## Excerpted passage:
● ● ● ● ● ● ●

# 30HP 2 stroke Johnson prop ?



## 1648grizz (Jun 12, 2019)

Was there a standard prop that came with this engine new ? Would a 10x15 work ok on 1648 with light load ?

Thanks Bill


----------



## Weldorthemagnificent (Jun 12, 2019)

Probably work fine if it's just one guy. I have a 16' and run a 10x13 which revs right out if I'm alone which is seldom and will still get on plane with 3 guys and gear. 

Sent from my CLT-L04 using Tapatalk


----------



## 1648grizz (Jun 12, 2019)

Weldorthemagnificent said:


> Probably work fine if it's just one guy. I have a 16' and run a 10x13 which revs right out if I'm alone which is seldom and will still get on plane with 3 guys and gear.
> 
> Sent from my CLT-L04 using Tapatalk



I have a 2005 25HP 2 stroke Johnson ,ordered a 30HP carb and 10x15 prop. I clocked my top speed at 29-30 mph with just me with 10x13 prop, hoping to gain more top end with 30HP carb and 10x15 prop.

● ● ● ● ● ● ●

## Actions to take:
[1] In the forum thread about the Johnson prop, what top speed did the original poster clock with the 10x13 prop?
[2] Reproduce the entries verbatim, covering the stretch from the line containing "Checkout [the update" through the end of the entries.

## Provided data:
● ● ● ● ● ● ●

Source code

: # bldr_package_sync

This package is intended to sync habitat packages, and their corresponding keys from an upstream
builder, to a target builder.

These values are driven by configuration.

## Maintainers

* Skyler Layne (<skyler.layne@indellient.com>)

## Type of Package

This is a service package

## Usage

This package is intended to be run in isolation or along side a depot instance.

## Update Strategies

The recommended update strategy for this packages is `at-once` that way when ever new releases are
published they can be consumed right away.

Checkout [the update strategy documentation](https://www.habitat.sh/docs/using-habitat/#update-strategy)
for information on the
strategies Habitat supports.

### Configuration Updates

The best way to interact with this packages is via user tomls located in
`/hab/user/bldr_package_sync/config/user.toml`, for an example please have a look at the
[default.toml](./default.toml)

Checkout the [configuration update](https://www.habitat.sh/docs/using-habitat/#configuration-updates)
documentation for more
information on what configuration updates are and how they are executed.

● ● ● ● ● ● ●

## Activity answers:
[1] 29-30 mph, with only the poster aboard.

[2]
Checkout [the update strategy documentation](https://www.habitat.sh/docs/using-habitat/#update-strategy)
for information on the
strategies Habitat supports.

### Configuration Updates

The best way to interact with this packages is via user tomls located in
`/hab/user/bldr_package_sync/config/user.toml`, for an example please have a look at the
[default.toml](./default.toml)

Checkout the [configuration update](https://www.habitat.sh/docs/using-habitat/#configuration-updates)
documentation for more
information on what configuration updates are and how they are executed.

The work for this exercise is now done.